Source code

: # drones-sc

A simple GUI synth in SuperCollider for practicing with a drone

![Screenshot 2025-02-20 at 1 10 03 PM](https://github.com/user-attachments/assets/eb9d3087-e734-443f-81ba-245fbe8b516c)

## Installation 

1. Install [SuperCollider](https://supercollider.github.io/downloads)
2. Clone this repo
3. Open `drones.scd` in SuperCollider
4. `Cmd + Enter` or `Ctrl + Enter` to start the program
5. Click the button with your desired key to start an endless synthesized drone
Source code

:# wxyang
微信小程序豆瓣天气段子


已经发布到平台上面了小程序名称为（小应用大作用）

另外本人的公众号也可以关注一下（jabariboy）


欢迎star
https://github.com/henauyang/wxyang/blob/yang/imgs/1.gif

Problem to work on> Rewrite the stretch from the start of the material through the line containing "## Installation", replacing "simple" with "minimal" and leaving everything else as it is.

Result for this exercise>
Source code

: # drones-sc

A minimal GUI synth in SuperCollider for practicing with a drone

![Screenshot 2025-02-20 at 1 10 03 PM](https://github.com/user-attachments/assets/eb9d3087-e734-443f-81ba-245fbe8b516c)

## Installation 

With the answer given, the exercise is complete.